10. Set the value of Roaming Aggressiveness to Lowest.
11. Set the value of Ad Hoc QoS Mode to WMM Disabled.
You can also check these other solutions available online:
Thank you for your response. Prior to reporting this problem, I researched and tried all of the suggestions listed in your response. None of them improve speeds above 20 mbps. While monitoring the WiFi connection, the adapter never uses 208.11n protocol. It only uses 208.11a or 208.11g. I read the product brief several days ago and did see that the adapter is supposed to support 208.11n, but it is not even listed in the Wireless Mode option. Ive had mine set at a/b/g. I can only conclude at this point that it doesn't support 207.11n. I have eliminated all other possibilities and have tried Intel recommendations and it still does not perform as 208.11n.
Have you check the configuration of your router? SUPPORT FOR Linksys E2500 N600 Dual-Band Wireless Router
The link above will lead to right to your router support. Check your router setup and let us know it.
We also recommend to disable Bluetooth* if not in use as it uses the same antennas and this may impact your connectivity.
I have Bluetooth disabled and it doesn't help. My router is a Linksys E2500 that supports wireless N. My older laptop had a WiFi adapter that supports 802.11n and gets speeds of 90-100 mbps. The new Dell laptop with the ac-3160 only gets 15-20 mbps. I've tested and eliminated other possible bottlenecks and everything points to the Intel ac-3160 adapter. Why can't Intel find a solution to this problem? I am not the only customer that has problems with this adapter. There are many reported on this forum.
The 802.11b/a/g/n standards use the 2.4 Gigahertz (GHz) band. With this frequency, 802.11b/a/g/n equipment may encounter interference from microwave ovens, cordless telephones, Bluetooth® devices, and other appliances using the same band. To learn how to change your wireless router’s channel, see this article:Linksys Official Support - Changing the wireless channel on a Linksys router
In cases like this, You can also select the 40 MHz channel width on your 2.4 GHz network to improve the performance of your Wireless-N network. However, this is only advisable if you are in a location less crowded with wireless networks. It is also important to note that in order for your wireless devices to connect to the network, they need to have a Wireless-N network adapter that is compatible with the 40 MHz wireless channel. *If you are not sure about the settings, it is best to leave it at its default settings. The channel width is set to Auto by default. This automatically defines the best wireless channel for your wireless network.

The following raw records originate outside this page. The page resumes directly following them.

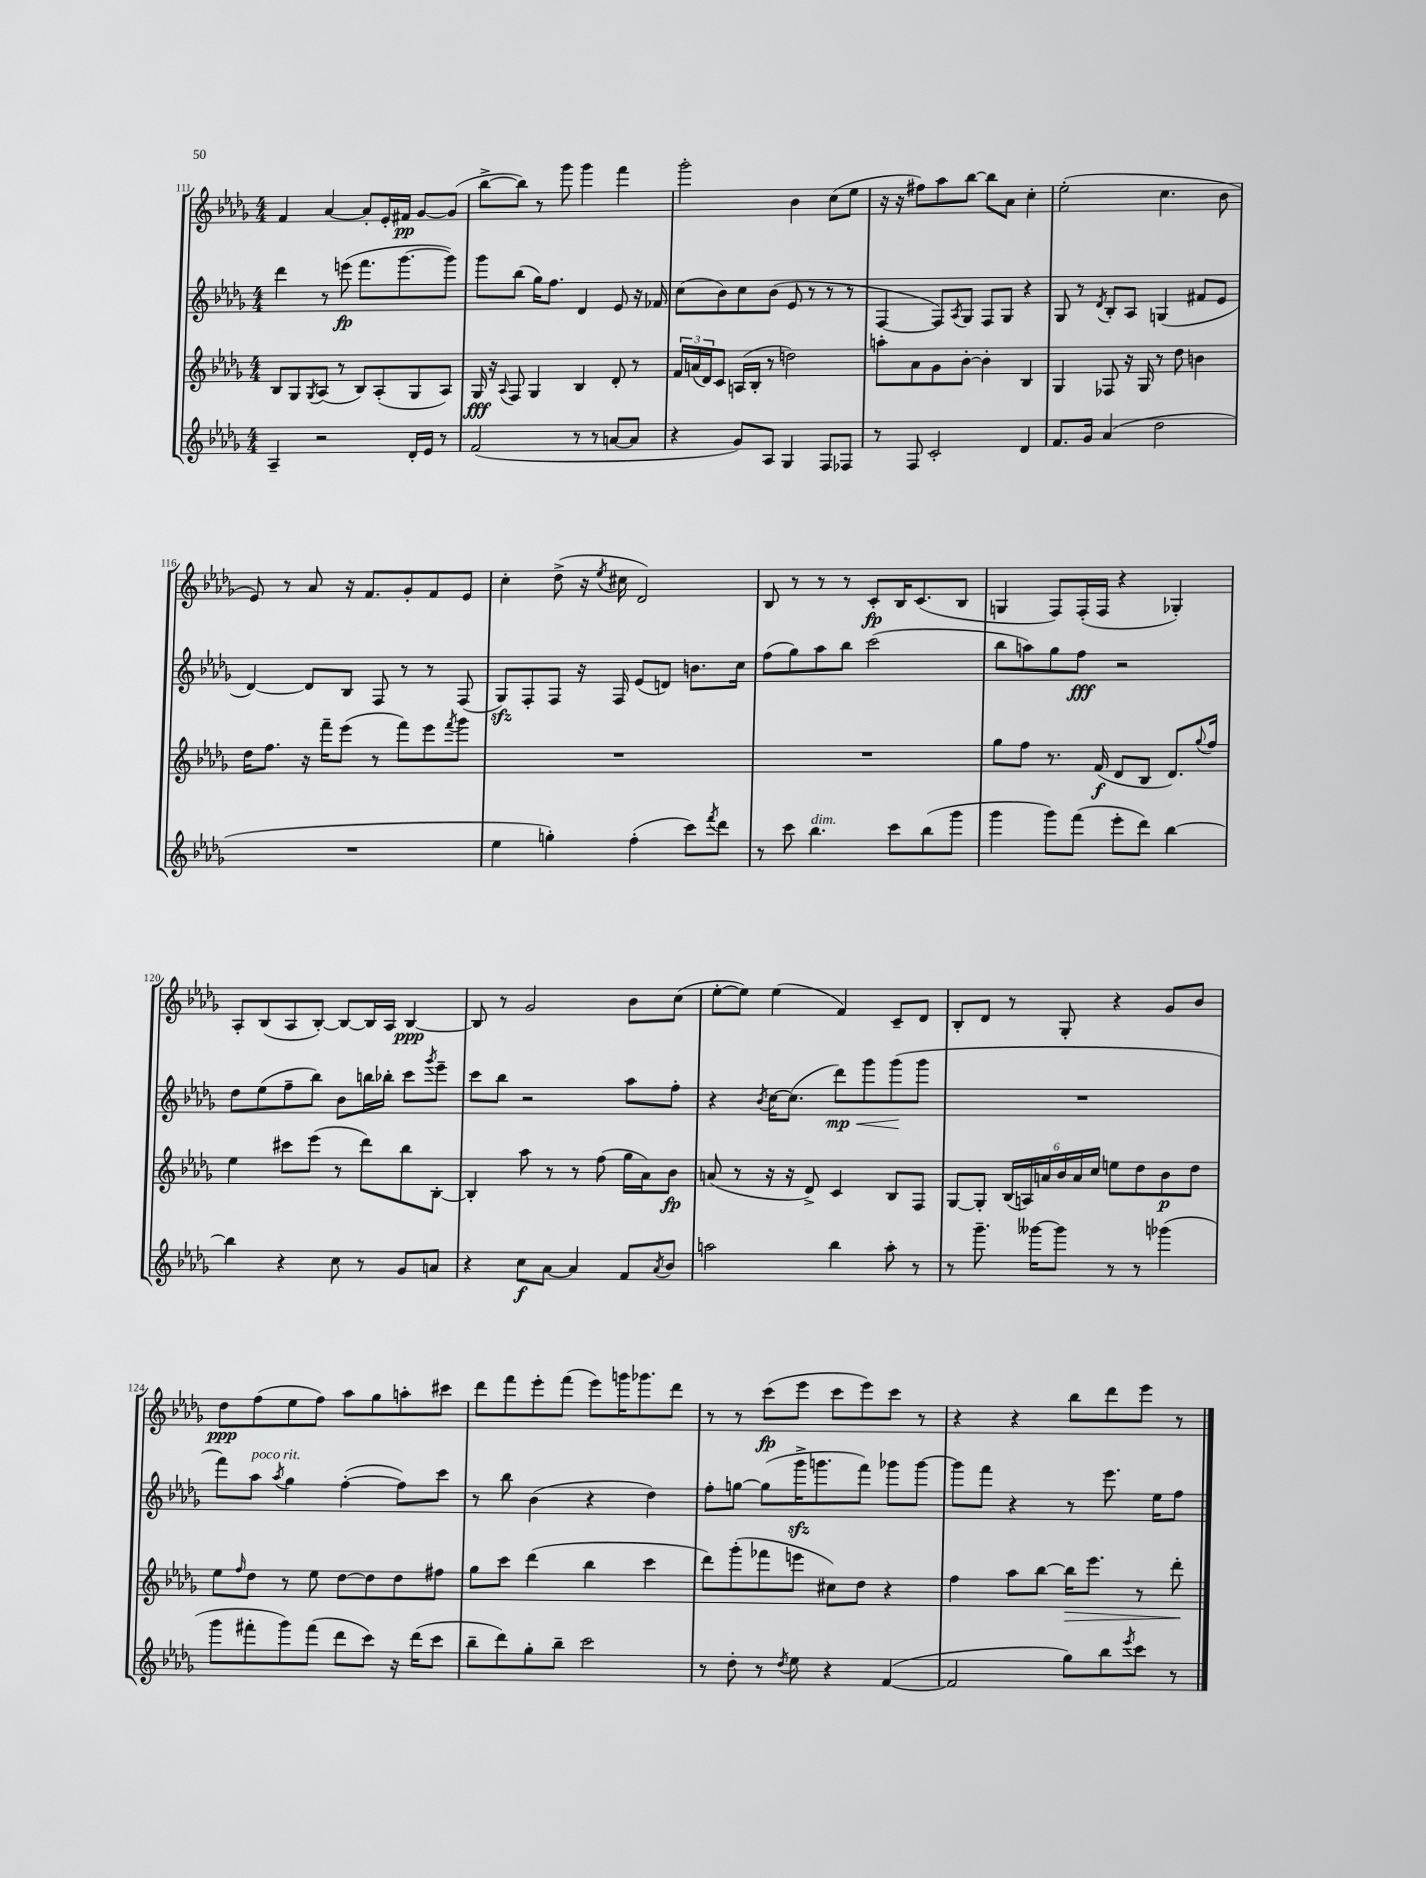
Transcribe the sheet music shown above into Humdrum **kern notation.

**kern	**dynam	**kern	**dynam	**kern	**dynam	**kern	**dynam
*part4	*part4	*part3	*part3	*part2	*part2	*part1	*part1
*staff4	*staff4	*staff3	*staff3	*staff2	*staff2	*staff1	*staff1
*clefG2	*	*clefG2	*	*clefG2	*	*clefG2	*
*k[b-e-a-d-g-]	*	*k[b-e-a-d-g-]	*	*k[b-e-a-d-g-]	*	*k[b-e-a-d-g-]	*
*M4/4	*	*M4/4	*	*M4/4	*	*M4/4	*
=111	=111	=111	=111	=111	=111	=111	=111
4A-~/	.	8B-/L	.	4ddd-\	.	4f/	.
.	.	8G-/	.	.	.	.	.
.	.	8qG-/	.	.	.	.	.
2r	.	(8A-/J	.	8r	.	[4a-/	.
.	.	8r	.	(8eeen\	fp	.	.
.	.	8B-/L)	.	8.fff\L	.	8a-'/L]	.
.	.	(8A-'/	.	.	.	16e-'/L	.
.	.	.	.	[8.ggg-\	.	16f#X/JJ	pp
16d-'/LL	.	8G-/	.	.	.	[8g-/L	.
16e-/JJ	.	.	.	.	.	.	.
8r	.	8A-/J)	.	8ggg-\J])	.	(8g-/J]	.
=112	=112	=112	=112	=112	=112	=112	=112
(2f/	.	16G-/	fff	8ggg-\L	.	[8bb-^\L	.
.	.	16r	.	.	.	.	.
.	.	8qqA-/	.	.	.	.	.
.	.	8F/	.	(8bb-\J	.	8bb-\J])	.
.	.	4G-/	.	16gg-\KL)	.	8r	.
.	.	.	.	8.ff\J	.	.	.
.	.	.	.	.	.	8ggg-\	.
8r	.	4B-/	.	4d-/	.	4ggg-\	.
8r	.	.	.	.	.	.	.
[8an/L	.	8d-'/	.	8e-/	.	4fff\	.
8a/J]	.	8r	.	16r	.	.	.
.	.	.	.	16f-X/	.	.	.
=113	=113	=113	=113	=113	=113	=113	=113
4r	.	24f/LL	.	(8cc\L	.	2ggg-'\	.
.	.	(24an/	.	.	.	.	.
.	.	24d-/J)	.	.	.	.	.
.	.	8c/J	.	8b-\)	.	.	.
8g-/L)	.	(16An/LL	.	8cc\	.	.	.
.	.	16B-'/JJ	.	.	.	.	.
8A-/J	.	8r	.	(8b-\J	.	.	.
4G-/	.	2ddn\)	.	8e-/	.	4b-\	.
.	.	.	.	8r	.	.	.
8F/L	.	.	.	8r	.	(8cc\L	.
8F-X/J	.	.	.	8r	.	8ee-\J	.
=114	=114	=114	=114	=114	=114	=114	=114
8r	.	8aan'\L	.	[4F/	.	16r	.
.	.	.	.	.	.	16r	.
8F/	.	8a-\	.	.	.	8ff#X\L)	.
2c'/	.	8g-\	.	8F/L])	.	8aa-\	.
.	.	.	.	8qA-/	.	.	.
.	.	[8b-'\J	.	8G-/J	.	[8bb-\J	.
.	.	4b-'\]	.	8F/L	.	8bb-\L]	.
.	.	.	.	8G-/J	.	8a-\J	.
4d-/	.	4B-/	.	4r	.	4cc'\	.
=115	=115	=115	=115	=115	=115	=115	=115
8.f/L	.	4G-/	.	8G-/	.	(2ee-'\	.
.	.	.	.	8r	.	.	.
16g-/Jk	.	.	.	.	.	.	.
.	.	.	.	8qd-/	.	.	.
(4a-/	.	8F-X/	.	8B-'/L	.	.	.
.	.	16r	.	8A-/J	.	.	.
.	.	16G-/	.	.	.	.	.
2dd-\	.	8r	.	(4Gn/	.	4.cc\	.
.	.	8dd-\	.	.	.	.	.
.	.	4bn\	.	8f#X/L	.	.	.
.	.	.	.	8e-/J	.	8b-\	.
!!LO:LB:g=z
=116	=116	=116	=116	=116	=116	=116	=116
1r	.	16dd-\KL	.	[4d-/)	.	8e-/)	.
.	.	8.ff\J	.	.	.	.	.
.	.	.	.	.	.	8r	.
.	.	16r	.	8d-/L]	.	8a-/	.
.	.	16fff~\KL	.	.	.	.	.
.	.	(8eee-\J	.	8B-/J	.	16r	.
.	.	.	.	.	.	8.f/L	.
.	.	8r	.	8F/	.	.	.
.	.	8fff\L)	.	8r	.	8g-'/	.
.	.	8eee-\	.	8r	.	8f/	.
.	.	8qfff/	.	.	.	.	.
.	.	8ggg-\J	.	(8F/	.	8e-/J	.
=117	=117	=117	=117	=117	=117	=117	=117
4ee-\	.	1r	.	8G-zz/L)	.	4cc'\	.
.	.	.	.	8F'/	.	.	.
4ggn'\)	.	.	.	8F/J	.	(8dd-^\	.
.	.	.	.	16r	.	16r	.
.	.	.	.	.	.	8qee-/	.
.	.	.	.	16F/	.	16cc#X\	.
(4ff'\	.	.	.	(8e-/L	.	2d-/)	.
.	.	.	.	8dn/J)	.	.	.
8ccc\L)	.	.	.	8.bn\L	.	.	.
8qfff/	.	.	.	.	.	.	.
8ddd-\J	.	.	.	.	.	.	.
.	.	.	.	16cc\Jk	.	.	.
=118	=118	=118	=118	=118	=118	=118	=118
8r	.	1r	.	(8ff\L	.	8B-/	.
8ccc\	.	.	.	8gg-\)	.	8r	.
!LO:TX:a:i:t=dim.	!	!	!	!	!	!	!
4.bb-\	.	.	.	8aa-\	.	8r	.
.	.	.	.	8bb-\J	.	8r	.
.	.	.	.	(2ccc\	.	8c'/L	fp
8ccc\L	.	.	.	.	.	16B-/K	.
.	.	.	.	.	.	(8.c/	.
(8bb-\	.	.	.	.	.	.	.
8ggg-\J	.	.	.	.	.	8B-/J	.
=119	=119	=119	=119	=119	=119	=119	=119
4ggg-\	.	8gg-\L	.	8bb-\L	.	4Gn/	.
.	.	8ff\J	.	8aan\)	.	.	.
8ggg-\L)	.	8.r	.	8gg-\	.	8F/L)	.
(8fff\J	.	.	.	8ff\J	fff	(16F'/L	.
.	.	(16f/	f	.	.	16F/JJ	.
8eee-'\L	.	8d-/L	.	2r	.	4r	.
8ddd-\J)	.	8B-/J	.	.	.	.	.
[4bb-\	.	8.d-/L)	.	.	.	4G-X'/)	.
.	.	8qqgg-/	.	.	.	.	.
.	.	16ff/Jk	.	.	.	.	.
!!LO:LB:g=z
=120	=120	=120	=120	=120	=120	=120	=120
4bb-\]	.	4ee-\	.	8dd-\L	.	8A-'/L	.
.	.	.	.	(8ee-\	.	(8B-/	.
4r	.	8ccc#X\L	.	8ff~\	.	8A-/	.
.	.	(8eee-\J	.	8bb-\J)	.	[8B-'/J)	.
8cc\	.	8r	.	8b-\L	.	8B-/L_	.
8r	.	8ddd-\L)	.	16bbn\L	.	16B-/L]	.
.	.	.	.	16bb-X'\JJ	.	16A-/JJ	.
8g-/L	.	8bb-\	.	8ccc\L	.	[4B-/	ppp
.	.	.	.	8qggg-/	.	.	.
8an/J	.	[8B-'\J	.	8eee-~\J	.	.	.
=121	=121	=121	=121	=121	=121	=121	=121
4r	.	4B-'/]	.	8ccc\L	.	8B-/]	.
.	.	.	.	8bb-\J	.	8r	.
8cc\L	f	8aa-\	.	2r	.	2g-/	.
[8a-\J	.	8r	.	.	.	.	.
4a-/]	.	8r	.	.	.	.	.
.	.	(8ff\	.	.	.	.	.
8f/L	.	16gg-\LL	.	8aa-\L	.	8b-\L	.
.	.	16a-\J)	.	.	.	.	.
8qa-/	.	.	.	.	.	.	.
8b-/J	.	8b-\J	fp	8ff'\J	.	(8cc\J	.
=122	=122	=122	=122	=122	=122	=122	=122
2aan\	.	(8an/	.	4r	.	[8ee-'\L	.
.	.	8r	.	.	.	8ee-\J])	.
.	.	.	.	8qb-/	.	.	.
.	.	16r	.	[16cc\KL	.	(4ee-\	.
.	.	16r	.	(8.cc\J]	.	.	.
.	.	8d-^/)	.	.	.	.	.
!	!	!	!	!	!LO:HP:b	!	!
4bb-\	.	4c/	.	8ddd-\L)	< mp	4f/)	.
.	.	.	.	8ggg-\	.	.	.
8aa'\	.	8B-/L	.	(8ggg-\	.	8c~/L	.
8r	.	8F/J	.	8ggg-\J	[	8d-/J	.
=123	=123	=123	=123	=123	=123	=123	=123
8r	.	[8G-/L	.	1r	.	8B-'/L	.
8.ggg-~\	.	8G-'/J]	.	.	.	8d-/J	.
.	.	(24B-/LL	.	.	.	8r	.
.	.	24An/)	.	.	.	.	.
[16ggg--X\KL	.	.	.	.	.	.	.
.	.	24an/	.	.	.	.	.
8ggg--\J]	.	24b-/	.	.	.	8G-'/	.
.	.	24a/	.	.	.	.	.
.	.	24cc/JJ	.	.	.	.	.
8r	.	8een\L	.	.	.	4r	.
8r	.	8dd-\	.	.	.	.	.
(4ggg-X\	.	8b-\	p	.	.	8g-/L	.
.	.	8dd-\J	.	.	.	8b-/J	.
!!LO:LB:g=z
=124	=124	=124	=124	=124	=124	=124	=124
8ggg-\L	.	8ee-\L	.	8fff\L)	.	8dd-\L	ppp
.	.	16qqff/	.	.	.	.	.
!	!	!	!	!LO:TX:a:i:t=poco rit.	!	!	!
8fff#X'\	.	8dd-\J	.	8aa-\J	.	(8ff\	.
.	.	.	.	8qaa-/	.	.	.
8ggg-\)	.	8r	.	4gg-\	.	8ee-\	.
(8fff#\J	.	8ee-\	.	.	.	8ff\J)	.
8ddd-\L	.	[8dd-\L	.	([4ff'\	.	8aa-\L	.
8ccc\J)	.	8dd-\]	.	.	.	8gg-\	.
16r	.	8dd-\	.	8ff\L])	.	8aan'\	.
(16ddd-\KL	.	.	.	.	.	.	.
8ccc\J	.	8ff#X\J	.	8ccc\J	.	8ccc#X\J	.
=125	=125	=125	=125	=125	=125	=125	=125
8bb-~\L	.	8gg-\L	.	8r	.	8ddd-\L	.
8ddd-\)	.	8ccc\J	.	8bb-\	.	8fff\	.
8gg-'\	.	(4ddd-\	.	(4b-\	.	8eee-'\	.
8bb-~\J	.	.	.	.	.	(8fff\J	.
2ccc\	.	4bb-\	.	4r	.	8eee-\L)	.
.	.	.	.	.	.	16gggn\K	.
.	.	.	.	.	.	8.ggg-X\	.
.	.	4ccc\	.	4dd-\)	.	.	.
.	.	.	.	.	.	8ddd-\J	.
=126	=126	=126	=126	=126	=126	=126	=126
8r	.	8ddd-\L)	.	8ff'\L	.	8r	.
8dd-'\	.	(8ggg-'\	.	[8ggn\J	.	8r	.
8r	.	8fff-X\	.	(8gg\L]	.	(8ccc\L	fp
8qdd-/	.	.	.	.	.	.	.
8ee-\	.	8eeen\J	.	16ggg-zz^\K	.	8eee-\J	.
.	.	.	.	8.gggn\	.	.	.
4r	.	8cc#X\L)	.	.	.	8ccc\L	.
.	.	8dd-\J	.	8fff\J)	.	8eee-\)	.
([4f/	.	4r	.	8ggg-X\L	.	8ccc\J	.
.	.	.	.	[8ggg-\J	.	8r	.
=127	=127	=127	=127	=127	=127	=127	=127
2f/]	.	4ff\	.	8ggg-\L]	.	4r	.
.	.	.	.	8fff\J	.	.	.
.	.	8aa-\L	.	4r	.	4r	.
.	.	[8bb-\J	.	.	.	.	.
!	!	!	!LO:HP:b	!	!	!	!
8gg-\L)	.	16bb-\KL]	>	8r	.	8bb-\L	.
.	.	8.eee-\J	.	.	.	.	.
8bb-\	.	.	.	8.eee-\	.	8ddd-\	.
8qeee-/	.	.	.	.	.	.	.
8ccc\J	.	8r	.	.	.	8eee-\J	.
.	.	.	.	16ee-\KL	.	.	.
8r	.	8ddd-'\	.	8ff\J	.	8r	.
.	.	.	]	.	.	.	.
==	==	==	==	==	==	==	==
*-	*-	*-	*-	*-	*-	*-	*-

Changing the Transmit Rate on the router allows the device to work at a specific speed for wireless transmissions. The default Transmit Rate is Auto with a range of 1 to 54 Mbps.
The rate of data transmission should be set depending on the speed of your wireless network. You can select from a range of transmission speeds or keep the default setting, Auto. This will allow the router to automatically use the fastest possible data rate and enable the Auto-Fallback feature, which will negotiate the best possible connection speed between the router and a wireless client.

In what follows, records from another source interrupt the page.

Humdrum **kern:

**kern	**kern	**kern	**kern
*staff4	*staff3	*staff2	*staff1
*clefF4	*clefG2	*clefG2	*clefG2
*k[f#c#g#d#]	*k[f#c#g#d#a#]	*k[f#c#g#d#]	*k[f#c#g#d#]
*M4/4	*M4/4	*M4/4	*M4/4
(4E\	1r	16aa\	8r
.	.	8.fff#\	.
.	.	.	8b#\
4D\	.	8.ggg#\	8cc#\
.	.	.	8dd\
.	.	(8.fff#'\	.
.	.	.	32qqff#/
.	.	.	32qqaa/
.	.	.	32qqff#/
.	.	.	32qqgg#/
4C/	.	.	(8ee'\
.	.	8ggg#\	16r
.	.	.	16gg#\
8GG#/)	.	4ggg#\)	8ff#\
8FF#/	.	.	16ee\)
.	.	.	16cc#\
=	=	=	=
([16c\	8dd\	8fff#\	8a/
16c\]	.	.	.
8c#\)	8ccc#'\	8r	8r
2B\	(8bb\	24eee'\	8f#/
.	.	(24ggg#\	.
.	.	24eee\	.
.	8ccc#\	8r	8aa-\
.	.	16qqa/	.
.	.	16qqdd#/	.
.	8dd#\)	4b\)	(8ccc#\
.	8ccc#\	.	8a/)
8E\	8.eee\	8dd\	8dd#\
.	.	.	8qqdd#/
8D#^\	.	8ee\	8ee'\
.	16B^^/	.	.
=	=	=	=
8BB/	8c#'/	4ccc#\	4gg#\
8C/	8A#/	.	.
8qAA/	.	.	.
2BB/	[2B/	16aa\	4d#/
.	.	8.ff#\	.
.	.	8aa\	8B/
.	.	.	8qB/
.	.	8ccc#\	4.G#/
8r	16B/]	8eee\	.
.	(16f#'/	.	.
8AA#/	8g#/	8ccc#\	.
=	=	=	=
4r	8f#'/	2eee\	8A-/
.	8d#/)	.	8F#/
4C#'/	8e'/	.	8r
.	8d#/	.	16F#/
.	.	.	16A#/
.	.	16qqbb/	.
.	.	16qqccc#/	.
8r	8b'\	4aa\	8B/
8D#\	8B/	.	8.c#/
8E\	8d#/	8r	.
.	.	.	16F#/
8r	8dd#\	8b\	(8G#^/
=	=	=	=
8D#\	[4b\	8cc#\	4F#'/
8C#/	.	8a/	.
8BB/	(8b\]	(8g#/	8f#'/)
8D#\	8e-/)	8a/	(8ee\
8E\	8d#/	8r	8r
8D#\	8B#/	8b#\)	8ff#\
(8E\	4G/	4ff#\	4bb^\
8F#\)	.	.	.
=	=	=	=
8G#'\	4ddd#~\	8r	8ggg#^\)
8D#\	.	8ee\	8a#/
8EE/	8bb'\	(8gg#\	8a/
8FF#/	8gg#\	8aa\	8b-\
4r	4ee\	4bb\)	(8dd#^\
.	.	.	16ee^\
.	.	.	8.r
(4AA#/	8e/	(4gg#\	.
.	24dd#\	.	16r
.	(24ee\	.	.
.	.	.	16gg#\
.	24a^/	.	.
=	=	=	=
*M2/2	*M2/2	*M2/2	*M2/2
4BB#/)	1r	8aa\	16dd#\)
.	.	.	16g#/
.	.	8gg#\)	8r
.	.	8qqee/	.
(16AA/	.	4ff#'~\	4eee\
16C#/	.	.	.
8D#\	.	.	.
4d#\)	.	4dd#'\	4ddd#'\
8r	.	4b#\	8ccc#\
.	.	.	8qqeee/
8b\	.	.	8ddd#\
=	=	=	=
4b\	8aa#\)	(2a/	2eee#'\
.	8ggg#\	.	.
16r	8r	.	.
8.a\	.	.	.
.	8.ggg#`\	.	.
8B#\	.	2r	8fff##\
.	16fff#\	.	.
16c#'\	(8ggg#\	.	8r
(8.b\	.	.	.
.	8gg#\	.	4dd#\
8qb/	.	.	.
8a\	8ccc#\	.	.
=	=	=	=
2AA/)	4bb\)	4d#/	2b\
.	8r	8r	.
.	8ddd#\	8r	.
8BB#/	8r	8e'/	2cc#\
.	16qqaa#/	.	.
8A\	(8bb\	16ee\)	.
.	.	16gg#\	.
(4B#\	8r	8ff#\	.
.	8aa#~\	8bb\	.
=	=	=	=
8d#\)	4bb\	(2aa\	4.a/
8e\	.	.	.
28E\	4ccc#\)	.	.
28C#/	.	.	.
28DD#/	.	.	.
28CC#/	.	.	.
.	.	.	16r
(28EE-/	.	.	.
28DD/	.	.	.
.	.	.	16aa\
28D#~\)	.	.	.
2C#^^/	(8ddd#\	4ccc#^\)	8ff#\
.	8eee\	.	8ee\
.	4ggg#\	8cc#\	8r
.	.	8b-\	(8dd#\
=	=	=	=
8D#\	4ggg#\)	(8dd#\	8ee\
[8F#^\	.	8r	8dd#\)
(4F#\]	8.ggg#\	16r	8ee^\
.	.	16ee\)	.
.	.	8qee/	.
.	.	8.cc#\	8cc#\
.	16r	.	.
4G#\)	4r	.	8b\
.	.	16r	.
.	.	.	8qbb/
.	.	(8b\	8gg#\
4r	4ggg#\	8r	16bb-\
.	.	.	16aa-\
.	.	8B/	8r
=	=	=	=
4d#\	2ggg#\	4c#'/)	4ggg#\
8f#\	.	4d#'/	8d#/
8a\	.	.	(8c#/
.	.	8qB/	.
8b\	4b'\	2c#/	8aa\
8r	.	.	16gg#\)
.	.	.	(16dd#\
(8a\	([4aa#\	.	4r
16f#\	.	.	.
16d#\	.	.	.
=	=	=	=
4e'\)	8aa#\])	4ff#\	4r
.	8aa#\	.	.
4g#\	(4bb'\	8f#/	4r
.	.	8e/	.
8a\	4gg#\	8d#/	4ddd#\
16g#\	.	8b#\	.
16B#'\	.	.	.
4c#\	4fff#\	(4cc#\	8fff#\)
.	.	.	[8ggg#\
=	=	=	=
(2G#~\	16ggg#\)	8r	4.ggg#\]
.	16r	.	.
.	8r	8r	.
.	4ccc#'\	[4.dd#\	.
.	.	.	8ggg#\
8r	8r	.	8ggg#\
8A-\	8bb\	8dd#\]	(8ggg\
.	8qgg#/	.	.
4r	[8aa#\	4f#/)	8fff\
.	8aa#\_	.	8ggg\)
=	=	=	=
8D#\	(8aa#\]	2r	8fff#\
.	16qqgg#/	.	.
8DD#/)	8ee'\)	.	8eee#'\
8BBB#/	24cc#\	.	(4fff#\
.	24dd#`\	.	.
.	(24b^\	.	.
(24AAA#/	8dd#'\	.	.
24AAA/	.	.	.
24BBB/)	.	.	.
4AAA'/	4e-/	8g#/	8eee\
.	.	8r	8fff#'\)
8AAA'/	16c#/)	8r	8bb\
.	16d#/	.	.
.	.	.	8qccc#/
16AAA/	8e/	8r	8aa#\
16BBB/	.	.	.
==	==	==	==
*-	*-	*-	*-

NOTE: If the transmit rate on the router or the adapter is not set to Auto, the Auto-Fallback feature will be disabled. If the Auto-Fallback is disabled, you will not be able to experience the maximum range of the wireless router as it will not be able to adapt to the environment’s condition.
If after checking all this settings and still experience low speeds we strongly recommed that you contact your OEM for further assistance.
Aleki, Thank you for your quick response. It is although concerning that Intel doesn't accept this as an Intel adapter problem. I must reiterate that I tried all of the suggestions I found from Intel. None of them help to improve performance. 802.11ac adapters are supposed to be backward compatible to support 802.11n. This one does not support n.
I have no intention to change my router settings since it is performing well supporting N devices. An example is a laptop with an ralink b/g/n adapter that performs well at n speeds. I don't think its good business to design a device and force customers to make all of these changes just to get a device to support the widely used n WiFi community.